Le parti conservateur du Premier ministre sortant Rishi Sunak est désavoué avec son pire résultat depuis le début du XXe siècle: 131 députés élus, contre 365 il y a cinq ans sous Boris Johnson.
Alors que l'extrême droite est susceptible d'accéder au pouvoir en France et que Donald Trump semble bien placé pour retourner à la Maison Blanche, les Britanniques ont choisi massivement un dirigeant modéré de centre-gauche.
Keir Starmer, un ancien avocat spécialiste des droits humains de 61 ans, sera chargé vendredi par le roi Charles III de former un nouveau gouvernement. Il ne s'est pas encore exprimé, attendant notamment son propre résultat dans une circonscription du nord de Londres.
Les électeurs "réclament le changement" et "c'est à nous de répondre à cette confiance", s'est réjouie Rachel Reeves, qui devrait devenir la prochaine ministre des Finances dans le gouvernement travailliste et a été réélue dans sa circonscription.
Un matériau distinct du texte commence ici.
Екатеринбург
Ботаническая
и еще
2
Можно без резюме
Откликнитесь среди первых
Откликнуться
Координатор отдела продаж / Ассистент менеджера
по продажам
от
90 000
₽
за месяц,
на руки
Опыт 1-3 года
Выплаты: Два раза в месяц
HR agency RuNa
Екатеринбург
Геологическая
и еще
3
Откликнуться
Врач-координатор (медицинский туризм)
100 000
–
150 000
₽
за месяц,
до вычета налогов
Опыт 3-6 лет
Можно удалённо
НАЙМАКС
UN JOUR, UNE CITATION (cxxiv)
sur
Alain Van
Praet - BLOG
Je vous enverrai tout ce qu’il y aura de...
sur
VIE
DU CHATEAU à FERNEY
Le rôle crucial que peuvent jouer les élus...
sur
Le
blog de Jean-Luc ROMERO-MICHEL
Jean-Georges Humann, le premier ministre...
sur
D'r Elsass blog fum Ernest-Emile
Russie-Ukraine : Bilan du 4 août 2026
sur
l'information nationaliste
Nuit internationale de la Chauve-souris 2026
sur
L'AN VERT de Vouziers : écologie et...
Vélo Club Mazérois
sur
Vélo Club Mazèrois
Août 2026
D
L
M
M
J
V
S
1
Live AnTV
Mais elle a prévenu que le futur gouvernement devra s'attendre "à des choix difficiles" face à "l'ampleur du défi".
Les libéraux-démocrates (centristes) se renforceraient avec 61 députés, redevenant la troisième force du Parlement. Mais la surprise du scrutin vient surtout du parti anti-immigration et anti-système Reform UK: il gagnerait 13 sièges, entrée bien plus fracassante que prévu pour la formation de la figure de la droite dure Nigel Farage.
L'ancien héraut du Brexit a salué le début d'une "révolte contre l'establishment", alors qu'il devrait lui-même être élu pour la première fois au Parlement.
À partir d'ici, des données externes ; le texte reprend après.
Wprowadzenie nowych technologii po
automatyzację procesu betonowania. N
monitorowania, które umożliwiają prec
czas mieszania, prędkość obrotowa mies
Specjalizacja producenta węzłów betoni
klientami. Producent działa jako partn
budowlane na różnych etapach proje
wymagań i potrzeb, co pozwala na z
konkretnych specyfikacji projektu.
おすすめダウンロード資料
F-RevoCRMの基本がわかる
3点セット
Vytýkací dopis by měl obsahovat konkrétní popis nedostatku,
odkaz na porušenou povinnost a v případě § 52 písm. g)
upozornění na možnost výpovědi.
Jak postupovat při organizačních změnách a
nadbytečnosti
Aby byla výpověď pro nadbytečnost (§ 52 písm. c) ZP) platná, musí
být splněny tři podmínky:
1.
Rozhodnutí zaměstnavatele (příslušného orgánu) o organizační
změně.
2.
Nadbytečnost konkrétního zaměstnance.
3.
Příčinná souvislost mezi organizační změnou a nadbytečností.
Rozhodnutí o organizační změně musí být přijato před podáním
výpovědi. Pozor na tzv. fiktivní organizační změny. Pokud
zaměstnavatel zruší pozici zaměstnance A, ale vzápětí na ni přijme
En Ecosse, les indépendantistes du Scottish National party subissent un sérieux revers, pressentis pour n'emporter que 10 des 57 circonscriptions.
Les tout premiers résultats ont confirmé les prévisions, avec 12 victoires pour le Labour, et Reform UK en deuxième place dans de nombreux cas.
- Soif de changement -
Neuf ans seulement après être entré en politique et quatre ans après avoir pris la tête du Labour, le nouveau Premier ministre sera confronté à une aspiration considérable au changement.
Le Brexit a déchiré le pays et n'a pas rempli les promesses de ses partisans. L'envolée des prix des deux dernières années a appauvri les familles, plus nombreuses que jamais à dépendre des banques alimentaires.
Il faut attendre parfois des mois pour des rendez-vous médicaux dans le service public NHS. Les prisons risquent de manquer de places dès les jours qui viennent.
- Campagne calamiteuse -
Dans une ambiance de luttes fratricides permanentes chez les conservateurs, les scandales politiques sous Boris Johnson et les errements budgétaires de Liz Truss, qui n'a tenu que 49 jours au pouvoir, ont fini d'exaspérer les électeurs.
En 20 mois à Downing Street, leur successeur Rishi Sunak, cinquième Premier ministre conservateur depuis 2010, n'est jamais parvenu à redresser la barre dans l'opinion.
L'ancien banquier d'affaires et ministre des Finances de 44 ans avait tenté un coup de poker en convoquant ces élections en juillet sans attendre l'automne comme beaucoup le pensaient, mais sa campagne a été calamiteuse.
Face à la défaite inévitable, son camp en était réduit ces derniers jours à mettre en garde sur le risque d'une "super majorité" laissant le Labour sans contre-pouvoirs.
En face, Keir Starmer a mis en avant ses origines modestes - mère infirmière et père outilleur - contrastant avec son adversaire multimillionnaire, et promis le retour de la "stabilité" et du "sérieux", avec une gestion des dépenses publiques très rigoureuse.
- Sommet de l'Otan -
Peu charismatique mais déterminé, il promet de transformer le pays comme il a redressé le Labour après avoir succédé au très à gauche Jeremy Corbyn, le recentrant sans état d'âme sur le plan économique et luttant contre l'antisémitisme.
Il assure vouloir relancer la croissance, redresser les services publics, renforcer les droits des travailleurs, réduire l'immigration et rapprocher le Royaume-Uni de l'Union européenne -- sans revenir sur le Brexit, sujet tabou de la campagne.
Dès la semaine prochaine, le nouveau Premier ministre, qui devrait dans l'ensemble poursuivre la politique étrangère britannique actuelle, fera ses premiers pas sur la scène internationale à l'occasion du sommet des 75 ans de l'Otan à Washington.